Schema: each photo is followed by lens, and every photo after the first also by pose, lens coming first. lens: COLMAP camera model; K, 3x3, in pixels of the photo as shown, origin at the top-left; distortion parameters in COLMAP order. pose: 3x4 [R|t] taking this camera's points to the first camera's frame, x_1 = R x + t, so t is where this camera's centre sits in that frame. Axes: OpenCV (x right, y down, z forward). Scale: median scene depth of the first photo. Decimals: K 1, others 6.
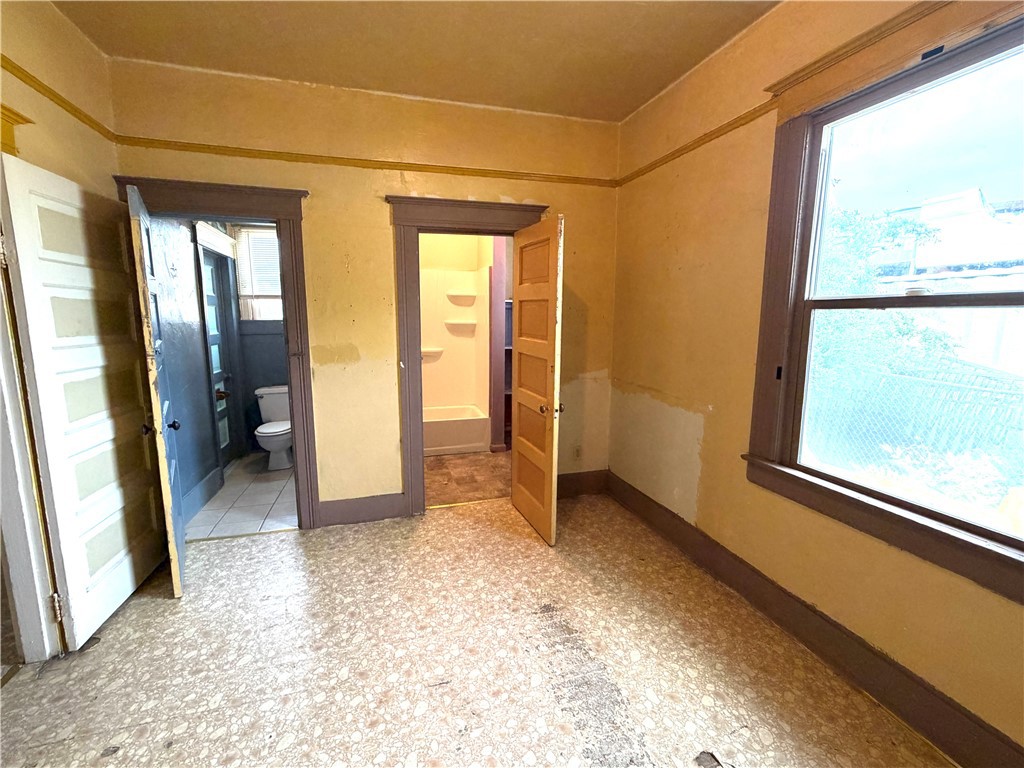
lens RADIAL K [[444.3, 0, 511.3], [0, 444.3, 380.0], [0, 0, 1]] dist [-0.001026, -0.000043]
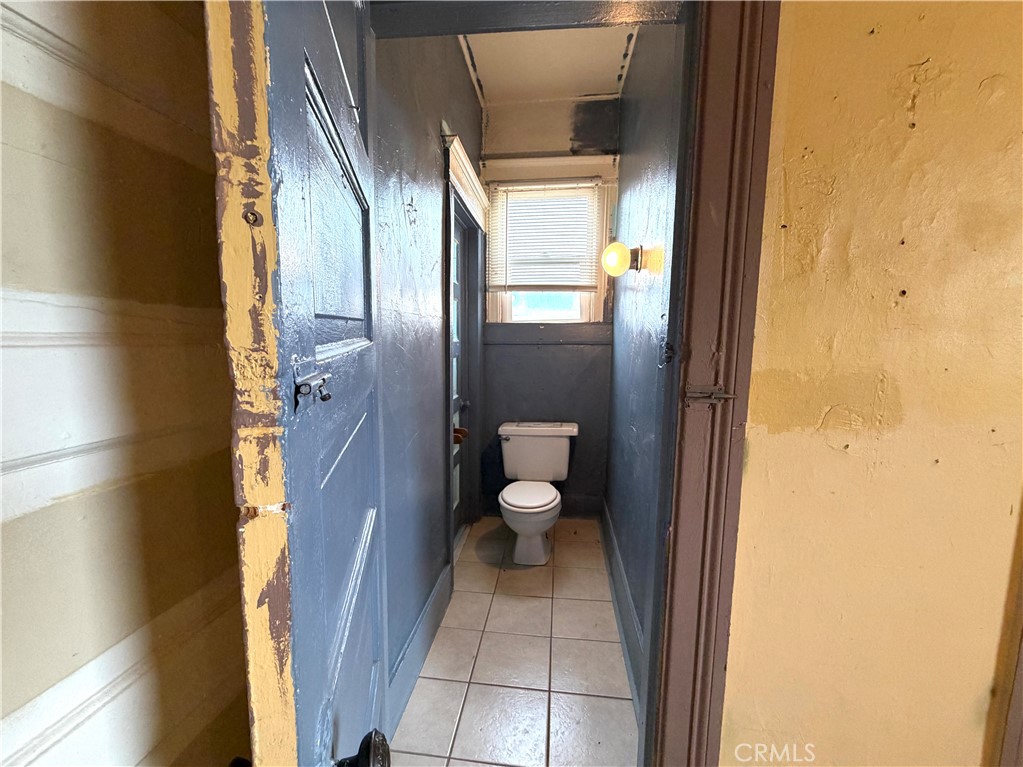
lens RADIAL K [[418.1, 0, 510.3], [0, 418.1, 381.7], [0, 0, 1]] dist [0.000441, 0.000784]
pose [[0.920006, 0.056407, -0.387824, -0.341756], [-0.070150, 0.997308, -0.021358, -0.035384], [0.385575, 0.046855, 0.921486, 0.453400]]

→ **Problem description**
Transcribe every line of the material above word for word, leaving out the pictures.

→ **Reply to the exercise**
Schema: each photo is followed by lens, and every photo after the first also by pose, lens coming first. lens: COLMAP camera model; K, 3x3, in pixels of the photo as shown, origin at the top-left; distortion parameters in COLMAP order. pose: 3x4 [R|t] taking this camera's points to the first camera's frame, x_1 = R x + t, so t is where this camera's centre sits in that frame. Axes: OpenCV (x right, y down, z forward). Scale: median scene depth of the first photo. Decimals: K 1, others 6.
lens RADIAL K [[444.3, 0, 511.3], [0, 444.3, 380.0], [0, 0, 1]] dist [-0.001026, -0.000043]
lens RADIAL K [[418.1, 0, 510.3], [0, 418.1, 381.7], [0, 0, 1]] dist [0.000441, 0.000784]
pose [[0.920006, 0.056407, -0.387824, -0.341756], [-0.070150, 0.997308, -0.021358, -0.035384], [0.385575, 0.046855, 0.921486, 0.453400]]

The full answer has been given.